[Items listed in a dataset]
+++

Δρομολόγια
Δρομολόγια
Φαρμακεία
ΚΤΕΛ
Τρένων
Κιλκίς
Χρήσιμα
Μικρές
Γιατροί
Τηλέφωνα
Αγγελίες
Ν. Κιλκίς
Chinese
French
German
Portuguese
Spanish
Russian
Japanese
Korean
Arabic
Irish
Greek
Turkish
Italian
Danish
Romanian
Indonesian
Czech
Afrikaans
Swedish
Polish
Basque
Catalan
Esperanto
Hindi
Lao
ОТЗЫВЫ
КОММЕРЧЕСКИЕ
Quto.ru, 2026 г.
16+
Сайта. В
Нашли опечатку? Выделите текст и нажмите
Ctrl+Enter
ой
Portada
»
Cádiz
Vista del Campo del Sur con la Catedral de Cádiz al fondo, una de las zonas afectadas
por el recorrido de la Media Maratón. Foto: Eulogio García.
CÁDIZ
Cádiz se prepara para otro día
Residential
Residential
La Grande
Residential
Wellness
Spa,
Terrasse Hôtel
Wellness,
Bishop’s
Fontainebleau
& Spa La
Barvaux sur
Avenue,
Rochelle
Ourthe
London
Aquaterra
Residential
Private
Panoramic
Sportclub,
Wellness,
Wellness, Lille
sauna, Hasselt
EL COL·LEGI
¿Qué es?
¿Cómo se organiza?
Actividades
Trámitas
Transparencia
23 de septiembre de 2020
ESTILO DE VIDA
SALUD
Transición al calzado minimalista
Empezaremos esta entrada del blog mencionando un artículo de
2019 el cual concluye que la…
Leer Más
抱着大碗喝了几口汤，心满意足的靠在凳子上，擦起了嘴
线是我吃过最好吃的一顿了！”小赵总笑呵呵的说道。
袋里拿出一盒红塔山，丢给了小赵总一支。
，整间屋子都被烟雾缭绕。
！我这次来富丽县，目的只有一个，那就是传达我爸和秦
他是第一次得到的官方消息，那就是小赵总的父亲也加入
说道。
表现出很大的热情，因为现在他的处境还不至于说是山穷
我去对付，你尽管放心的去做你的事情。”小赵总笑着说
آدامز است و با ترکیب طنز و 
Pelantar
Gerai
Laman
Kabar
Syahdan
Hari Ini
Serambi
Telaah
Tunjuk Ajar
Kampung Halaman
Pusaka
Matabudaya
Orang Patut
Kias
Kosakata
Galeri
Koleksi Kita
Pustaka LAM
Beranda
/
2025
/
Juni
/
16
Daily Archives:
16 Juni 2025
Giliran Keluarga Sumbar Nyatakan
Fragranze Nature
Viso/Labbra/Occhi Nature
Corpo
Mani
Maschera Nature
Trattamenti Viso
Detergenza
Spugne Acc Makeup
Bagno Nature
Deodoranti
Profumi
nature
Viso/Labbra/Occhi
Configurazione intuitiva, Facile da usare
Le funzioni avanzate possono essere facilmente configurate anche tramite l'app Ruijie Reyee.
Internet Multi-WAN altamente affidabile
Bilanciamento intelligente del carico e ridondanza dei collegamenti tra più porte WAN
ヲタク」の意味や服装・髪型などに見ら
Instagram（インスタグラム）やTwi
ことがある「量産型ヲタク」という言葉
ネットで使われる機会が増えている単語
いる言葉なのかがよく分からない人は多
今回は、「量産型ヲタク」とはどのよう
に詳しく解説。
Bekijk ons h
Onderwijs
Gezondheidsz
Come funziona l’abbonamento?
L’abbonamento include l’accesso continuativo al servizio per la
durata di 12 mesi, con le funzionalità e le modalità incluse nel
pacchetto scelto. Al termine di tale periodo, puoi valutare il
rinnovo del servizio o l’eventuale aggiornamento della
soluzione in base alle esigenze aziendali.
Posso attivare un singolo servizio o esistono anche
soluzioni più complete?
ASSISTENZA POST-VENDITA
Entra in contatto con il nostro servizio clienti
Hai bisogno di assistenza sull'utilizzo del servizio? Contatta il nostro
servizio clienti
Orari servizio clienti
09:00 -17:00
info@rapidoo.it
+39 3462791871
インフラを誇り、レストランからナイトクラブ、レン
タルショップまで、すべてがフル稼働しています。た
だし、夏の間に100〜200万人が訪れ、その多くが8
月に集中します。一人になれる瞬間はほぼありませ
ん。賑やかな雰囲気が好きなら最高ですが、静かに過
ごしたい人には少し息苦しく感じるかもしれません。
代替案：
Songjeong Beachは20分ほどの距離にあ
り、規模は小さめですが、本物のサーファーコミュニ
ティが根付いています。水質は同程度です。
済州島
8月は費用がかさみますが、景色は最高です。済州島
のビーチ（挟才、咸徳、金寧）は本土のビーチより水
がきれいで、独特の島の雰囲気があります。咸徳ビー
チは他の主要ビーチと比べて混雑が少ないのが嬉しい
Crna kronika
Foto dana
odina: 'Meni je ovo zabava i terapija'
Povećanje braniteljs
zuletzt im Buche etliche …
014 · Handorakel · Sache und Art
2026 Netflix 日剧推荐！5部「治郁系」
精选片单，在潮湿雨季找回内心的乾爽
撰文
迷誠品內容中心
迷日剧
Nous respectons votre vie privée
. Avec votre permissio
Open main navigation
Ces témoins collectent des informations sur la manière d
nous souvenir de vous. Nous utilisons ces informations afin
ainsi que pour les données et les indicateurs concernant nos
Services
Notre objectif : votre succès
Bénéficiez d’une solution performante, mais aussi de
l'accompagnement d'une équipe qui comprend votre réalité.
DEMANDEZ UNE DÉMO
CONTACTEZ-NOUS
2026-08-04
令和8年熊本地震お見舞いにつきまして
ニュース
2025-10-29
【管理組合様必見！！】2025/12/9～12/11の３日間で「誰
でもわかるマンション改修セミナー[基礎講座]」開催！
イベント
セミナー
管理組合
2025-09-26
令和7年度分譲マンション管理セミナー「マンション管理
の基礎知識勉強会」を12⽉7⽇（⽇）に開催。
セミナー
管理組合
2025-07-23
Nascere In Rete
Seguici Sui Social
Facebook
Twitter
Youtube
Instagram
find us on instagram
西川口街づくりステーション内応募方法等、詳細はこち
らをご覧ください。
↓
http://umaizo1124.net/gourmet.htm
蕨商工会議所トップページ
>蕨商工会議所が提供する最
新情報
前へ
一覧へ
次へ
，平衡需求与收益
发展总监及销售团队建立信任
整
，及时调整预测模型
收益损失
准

+++

● **Brief**: Gather every line of the material above that contains the string "abbonamento", treating uppercase and lowercase letters as different.

● **Answer box**:
Come funziona l’abbonamento?
L’abbonamento include l’accesso continuativo al servizio per la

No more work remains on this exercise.